Bref, M. Arthens est mourant. Je me demande ce qu’il faisait, le matin, pour rentrer dans son rôle de vrai méchant. Peut-être un café serré en lisant la concurrence ou bien un petit déjeuner américain avec des saucisses et des patates sautées. Que faisons-nous le matin ? Papa lit le journal en buvant du café, maman boit du café en feuilletant des catalogues, Colombe boit du café en écoutant France Inter et moi, je bois du chocolat en lisant des mangas. En ce moment, je lis des mangas de Taniguchi, un génie qui m’apprend beaucoup de choses sur les hommes.
Mais hier, j’ai demandé à maman si je pouvais boire du thé. Mamie boit du thé noir au petit déjeuner, du thé parfumé à la bergamote. Même si je ne trouve pas ça terrible, ça a toujours l’air plus gentil que le café, qui est une boisson de méchant. Mais au restaurant, hier soir, maman a commandé un thé au jasmin et elle m’a fait goûter. J’ai trouvé ça tellement bon, tellement « moi » que, ce matin, j’ai dit que c’était ce que je voulais boire dorénavant au petit déjeuner. Maman m’a regardée d’un air bizarre (son air « somnifère mal évacué ») puis a dit oui oui ma puce tu as l’âge maintenant.

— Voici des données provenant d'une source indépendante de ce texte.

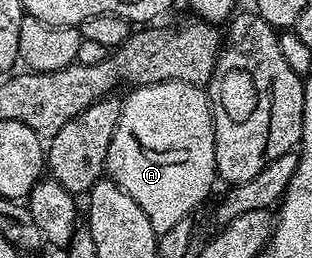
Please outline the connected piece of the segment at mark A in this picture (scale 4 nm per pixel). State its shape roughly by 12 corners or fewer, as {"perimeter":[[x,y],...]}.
{"perimeter":[[128,91],[108,177],[160,236],[218,181],[208,93]]}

Thé et manga contre café et journal : l’élégance et l’enchantement contre la triste agressivité des jeux de pouvoir adultes.

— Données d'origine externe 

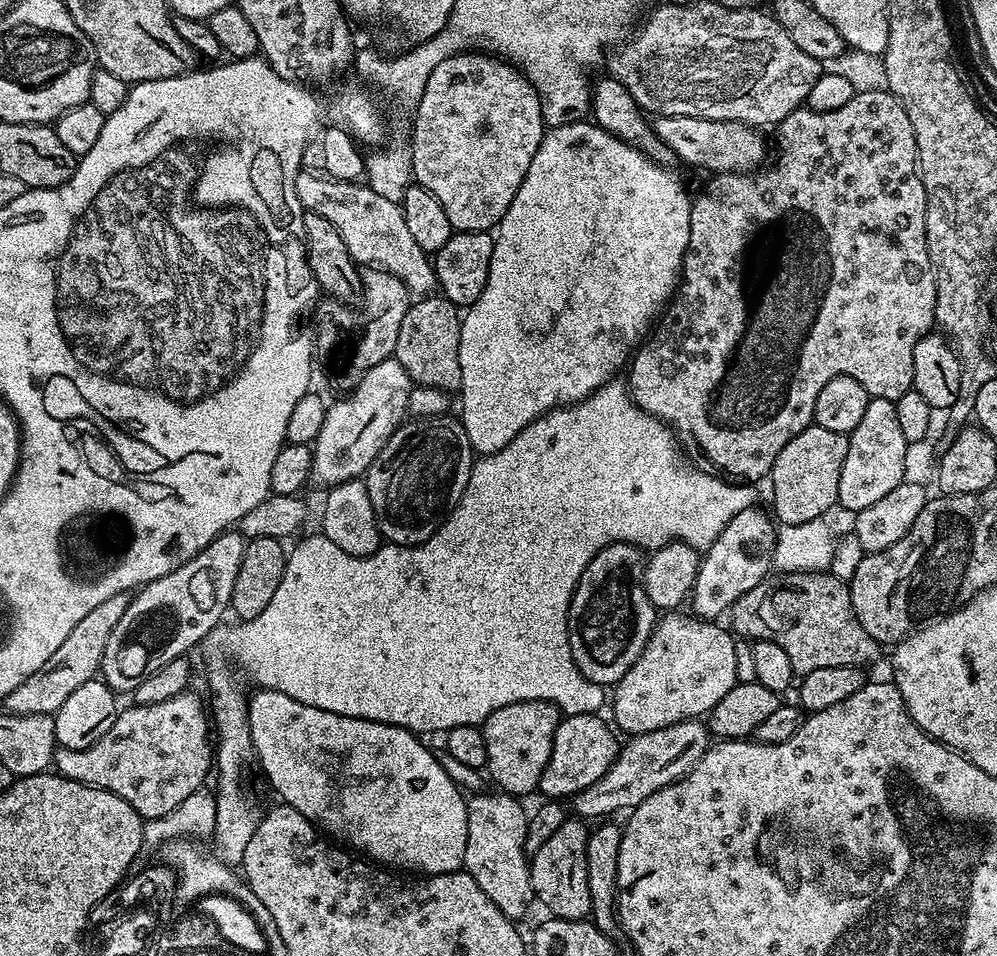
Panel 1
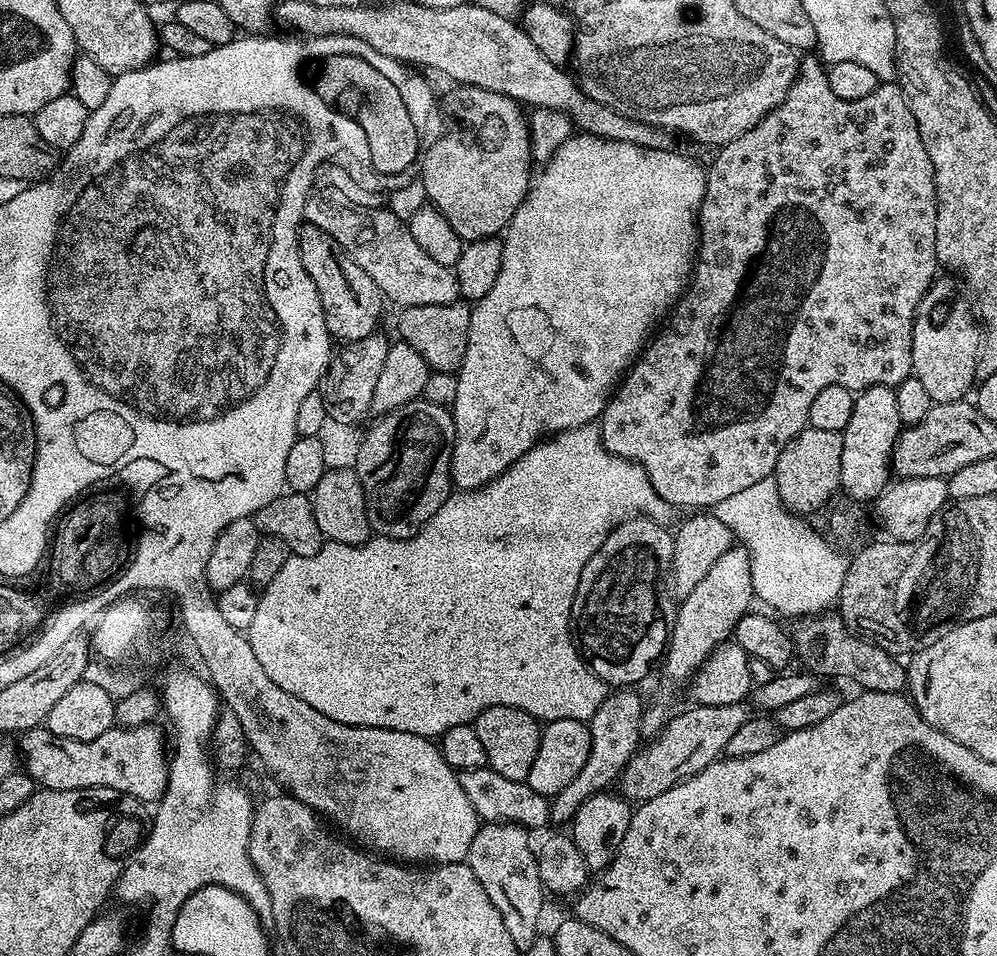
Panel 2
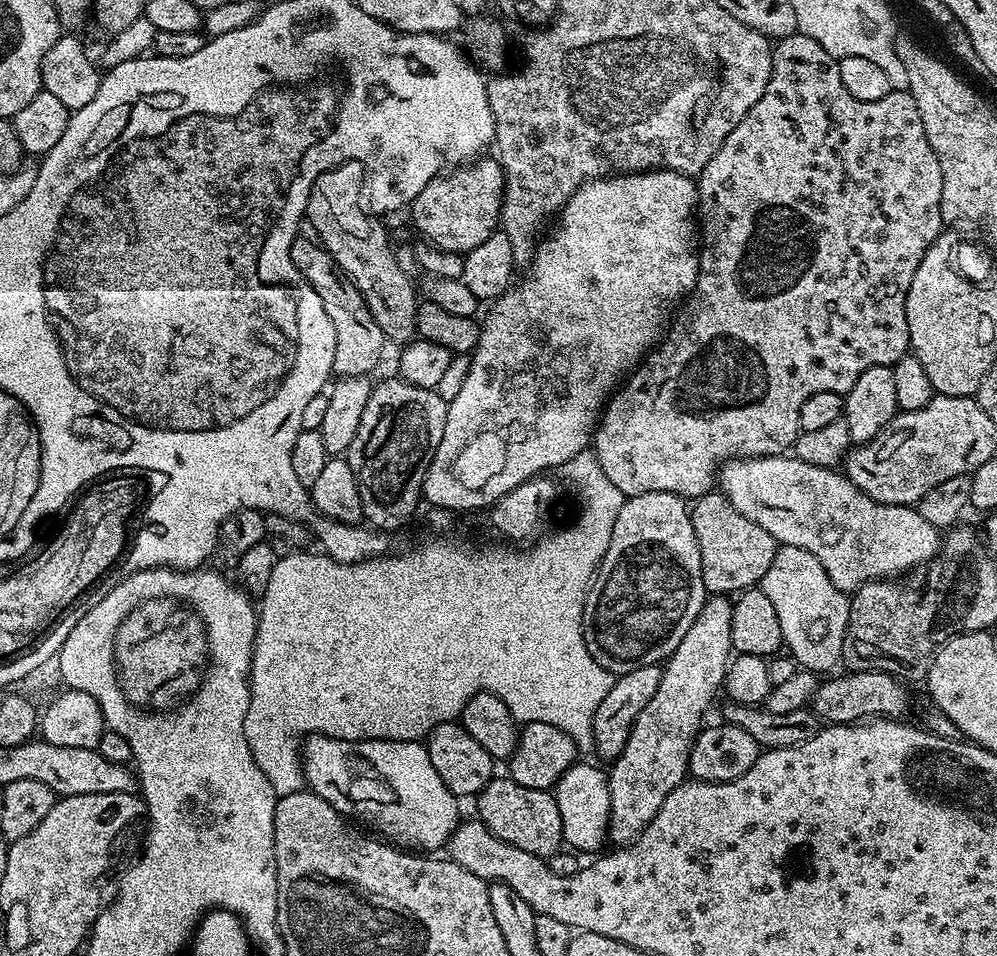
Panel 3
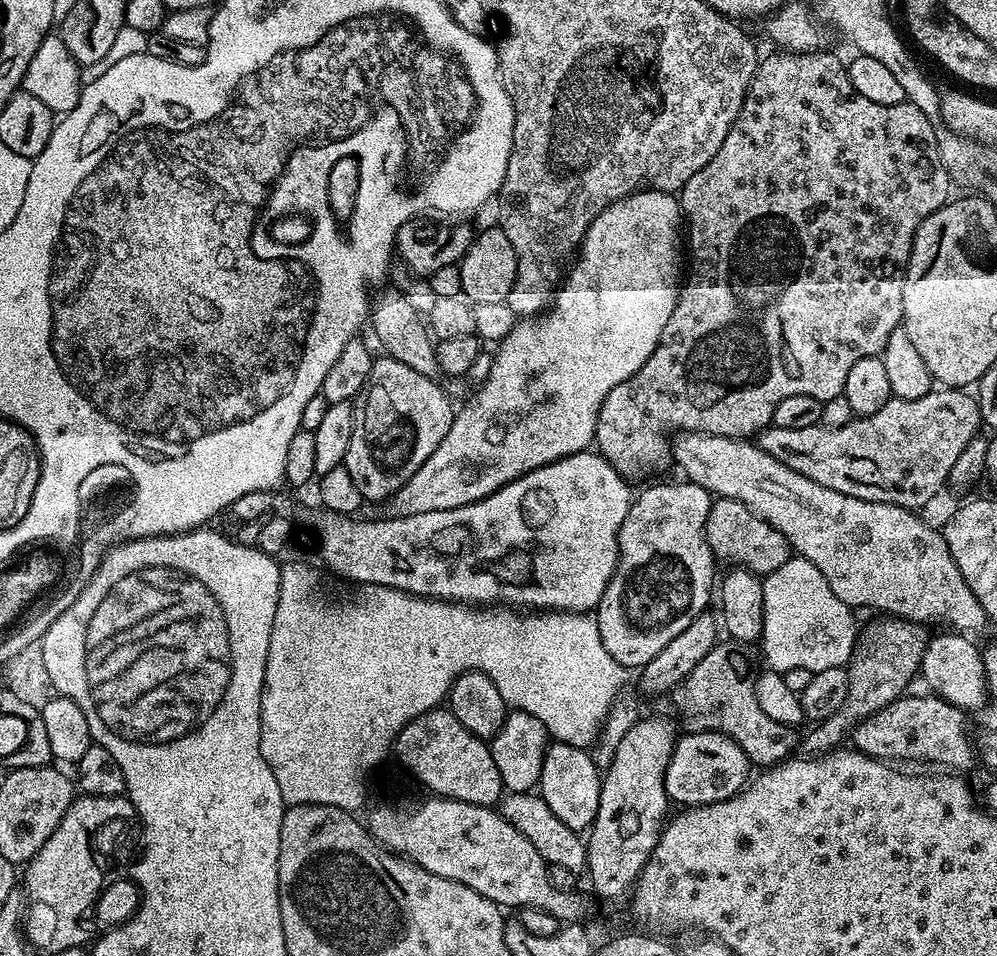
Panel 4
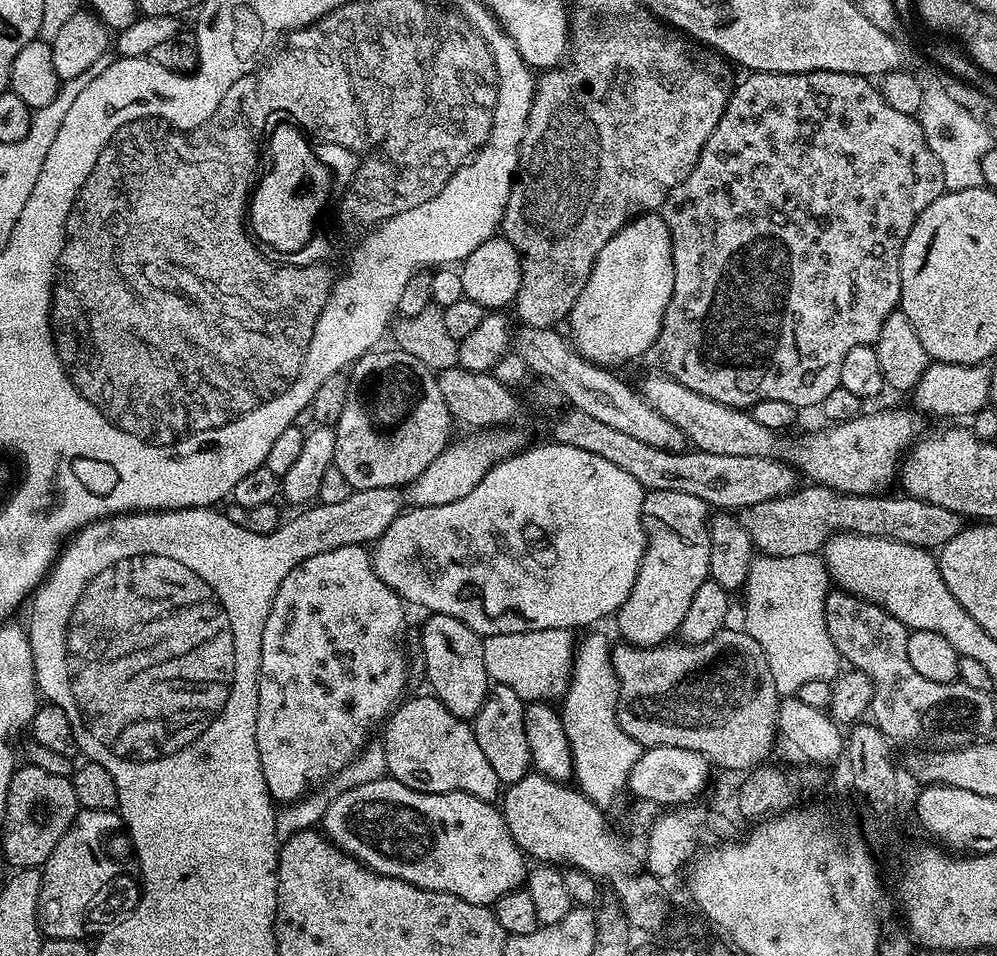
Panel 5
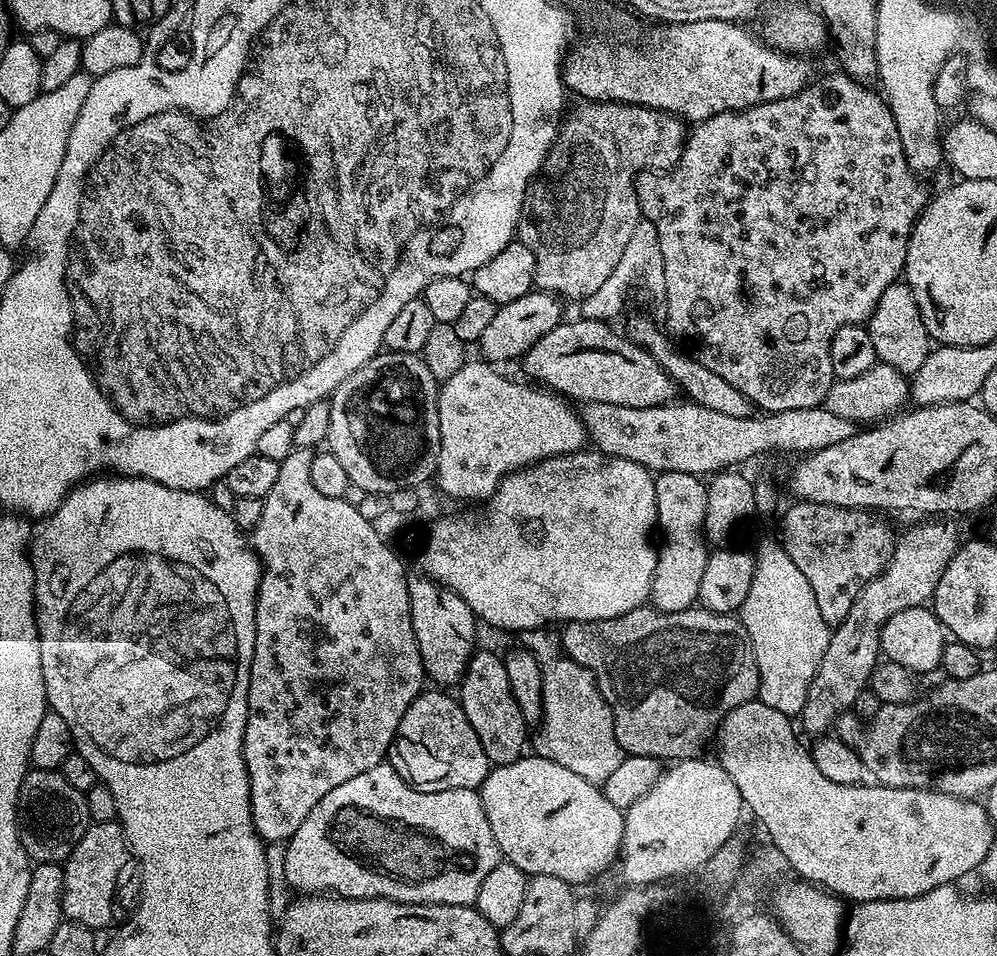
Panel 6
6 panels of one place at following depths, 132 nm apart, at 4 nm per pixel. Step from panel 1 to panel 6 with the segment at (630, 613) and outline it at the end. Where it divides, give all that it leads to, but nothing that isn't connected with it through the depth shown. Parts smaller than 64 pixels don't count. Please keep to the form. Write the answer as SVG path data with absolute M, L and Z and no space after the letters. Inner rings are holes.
M661 472L655 482L656 523L659 535L664 535L664 545L658 548L650 604L660 612L686 611L700 599L702 573L710 555L704 534L708 489L699 475L690 473Z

Après le départ de Manuela, je vaque à toutes sortes d’occupations captivantes : ménage, coup de serpillière dans le hall, sortie des poubelles dans la rue, ramassage des prospectus, arrosage des fleurs, préparation de la pitance du chat (dont une tranche de jambon avec une couenne hypertrophiée), confection de mon propre repas — des pâtes chinoises froides à la tomate, au basilic et au parmesan —, lecture du journal, repli dans mon antre pour lire un très beau roman danois, gestion de crise dans le hall parce que Lotte, la petite fille des Arthens, l’aînée de Clémence, pleure devant ma loge que Granpy ne veut pas la voir.